[[ Source material open ]]

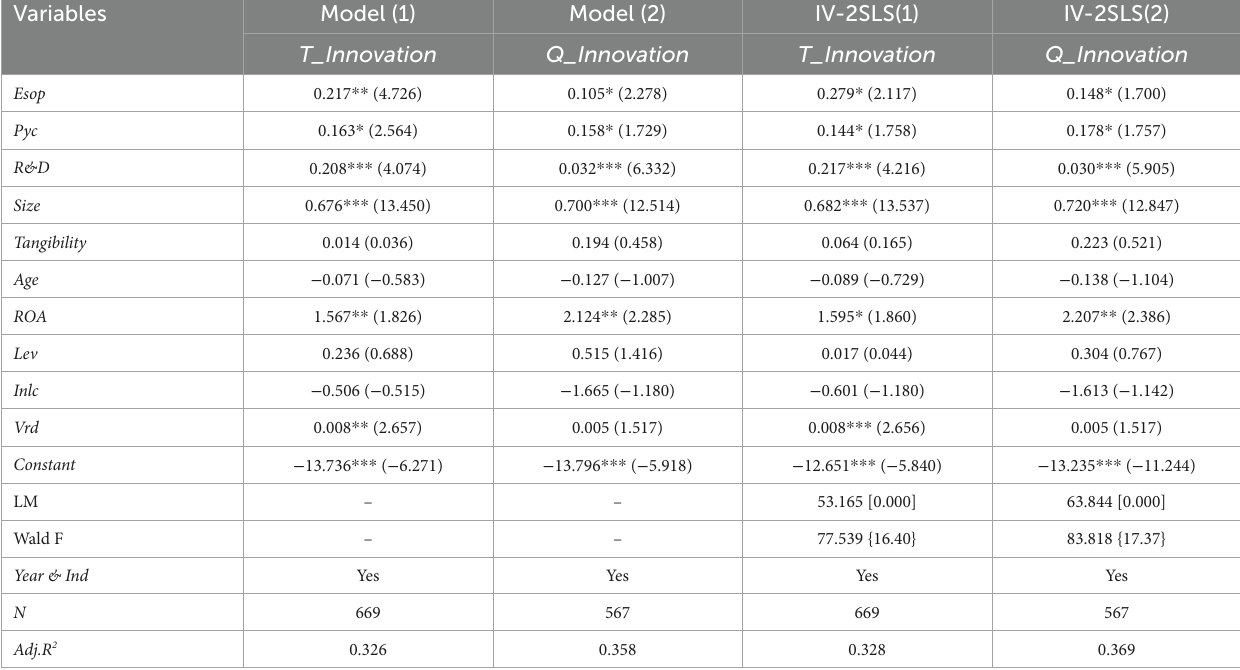
TABLE 5 Senior executives’ psychological capital, employee equity incentive, and enterprise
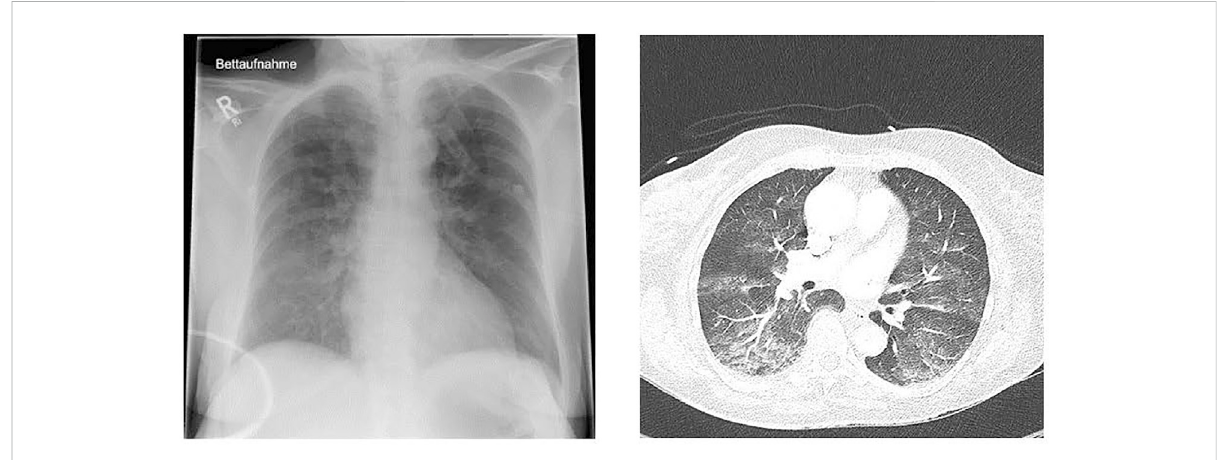
FIGURE 1 Chest x-ray (left) and computed tomography (right) of a 72-year-old previously healthy and physically fi t female after swimming in a cold lake (Courtesy of Karin Hasmiller, MD, Berufsgenossenschaftliche Unfallklinik, Murnau,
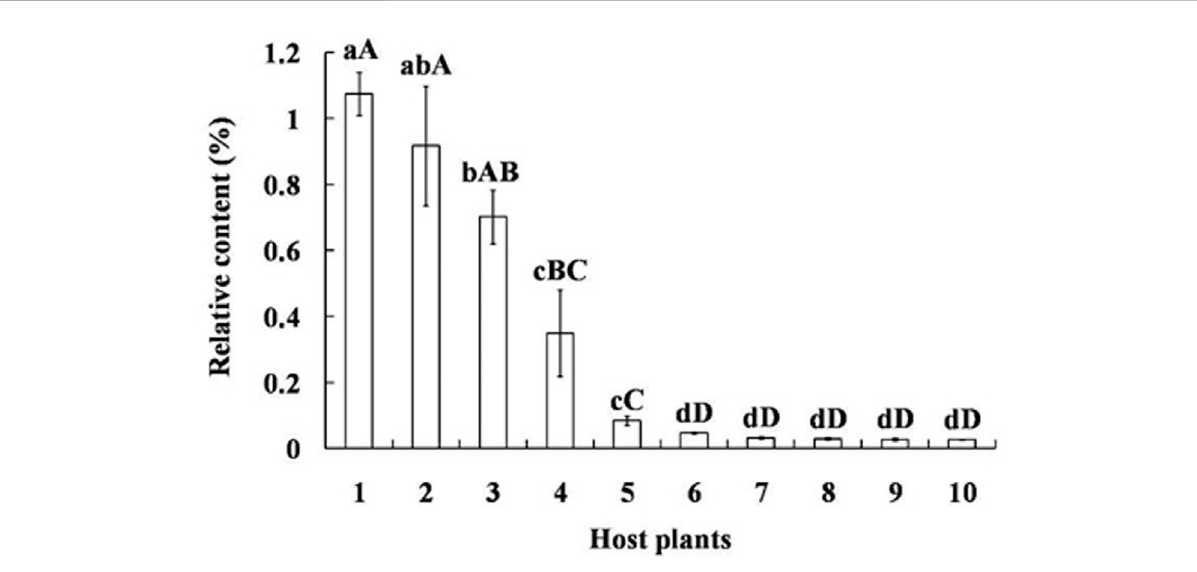
FIGURE 4 Relative content of tetradecane among volatiles of different plants exploited as hosts by mirid bugs. Different uppercase and lowercase letters indicated highly signi fi cant ( p < 0.01) and signi fi cant ( p < 0.05) differences in the relative contents of tetradecane among ten host plants ( Least signi fi cant difference test ). Numbers on the horizontal axis represent: 1. Fruits of Vitis vinifera , 2. Seedling of Pisum sativum , 3. Fruits of Zea mays , 4. Fruits of Pyrus bretschneideri , 5. Fruits of Malus pumila , 6. Buds of Gossypium herbaceum , 7. Bolls of G. herbaceum , 8. Leaves at seedling stage of G. herbaceum , 9. Leaves on the bolls of G. herbaceum , 10. Leaves on the buds of G. herbaceum .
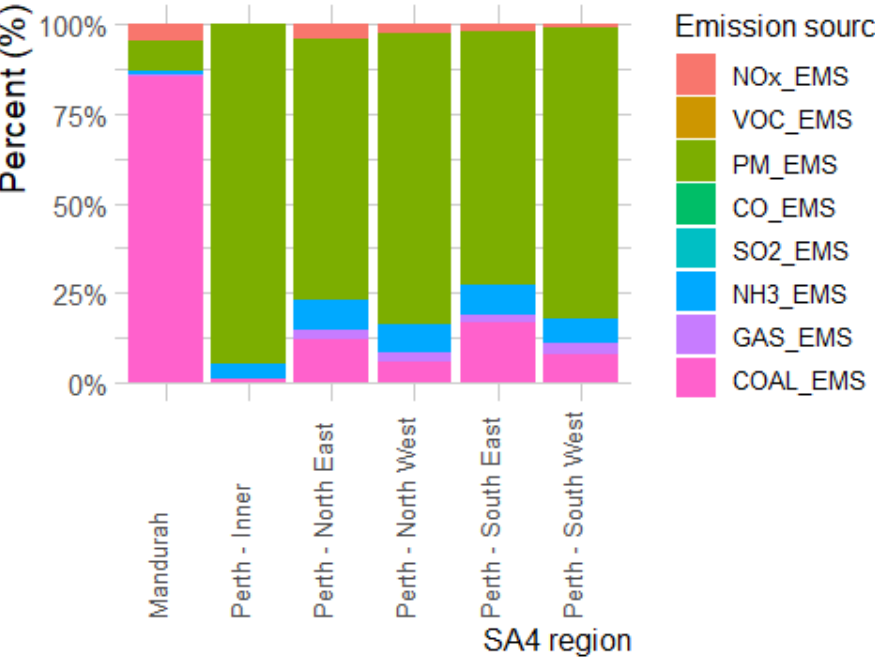
Figure 6. Percentage contribution to ∆ PM 2.5 variance by SA4 region within GMR Perth.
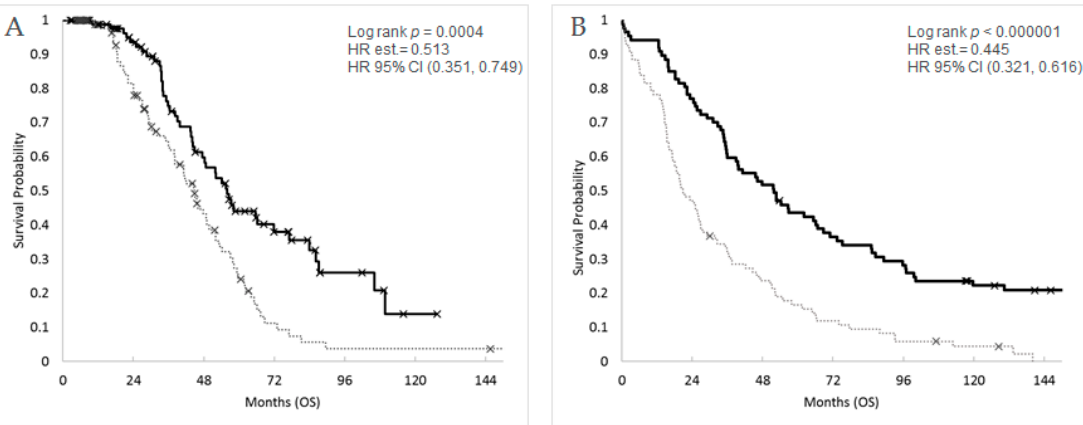
Figure 3. Kaplan–Meier plots of high (solid) vs. low (dotted) values of the T cell trafficking:M2 tumor-associated macrophages—TCT:M2TAM (ratio) signature in tumors from high-grade serous ovarian cancer (HGSOC) patients from ( A ) TCGA cohort (OS, n = 189) and ( B ) the Mayo Clinic cohort (OS, n = 174). High vs. low is determined by the median of TCT:M2TAM for the cohort. Censored overall survival (OS) times are represented by an X. HR (hazard ratio) and CI (confidence interval). Table 1. Patient characteristics for high-grade serous ovarian cancer (HGSOC) cohorts. Cohort Characteristics TCGA Cleveland Clinic-Charité Cohort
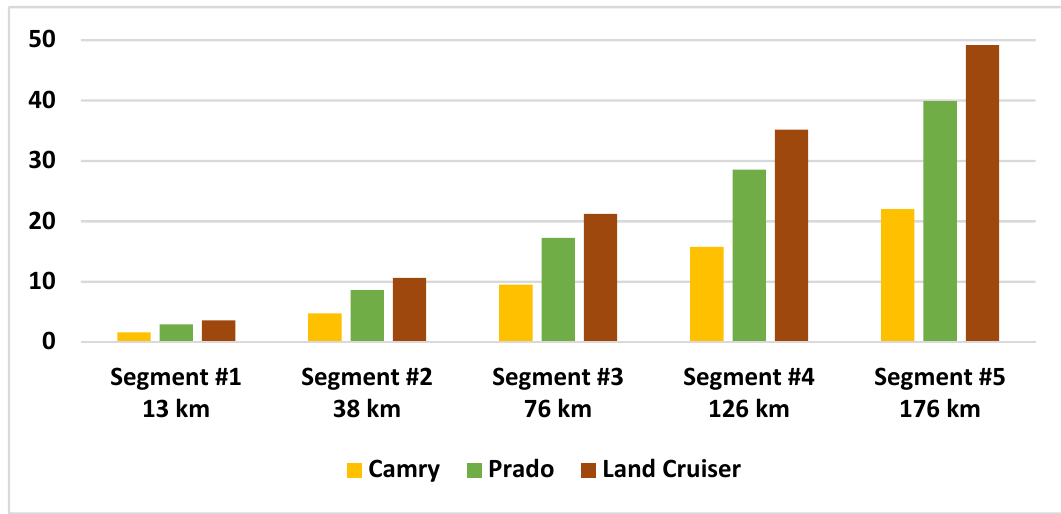
Figure 4 indicates that CO 2 tailpipe emissions increase rapidly as driving range and en- gine size increase, the highest emissions being in Segment #5, at 22.02, 39.90, and 49.15 kg/L for the Camry, Prado, and VXR, respectively.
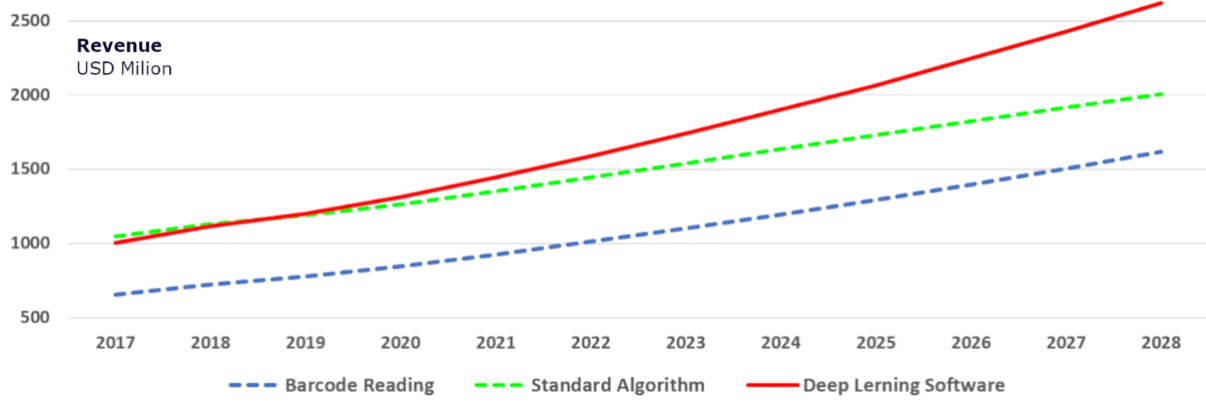
Figure 3. History and plans of the growth of robotization in the context of the use of vision systems by industry [54].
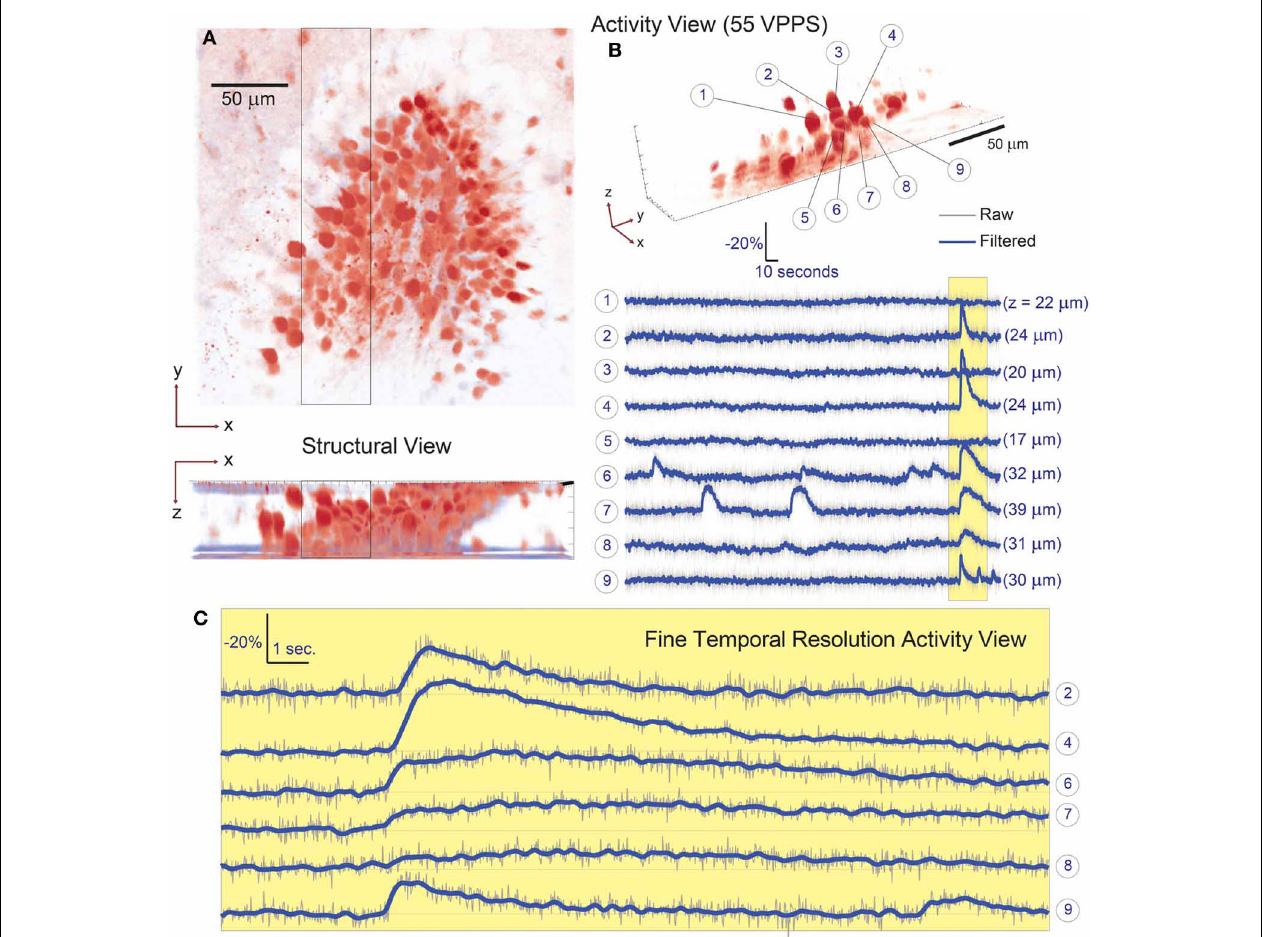
FIGURE 3 | Simultaneous 3D imaging of hippocampal neuronal activity in vitro at 55 volume projections per second. (A) 3D structural data acquired by two-photon raster-scanning image stack. (B) 3D functional imaging with single cell resolution, where 9 of 107 total cells are selected from the 3D volume [boxed region of (A) ] and their respective activity is given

[[ Source material closed ]]

→ **What this task involves**: In the records above, some lines may contain the word "region"; copy every one of them.

→ **Final answer**:
Figure 6. Percentage contribution to ∆ PM 2.5 variance by SA4 region within GMR Perth.
FIGURE 3 | Simultaneous 3D imaging of hippocampal neuronal activity in vitro at 55 volume projections per second. (A) 3D structural data acquired by two-photon raster-scanning image stack. (B) 3D functional imaging with single cell resolution, where 9 of 107 total cells are selected from the 3D volume [boxed region of (A) ] and their respective activity is given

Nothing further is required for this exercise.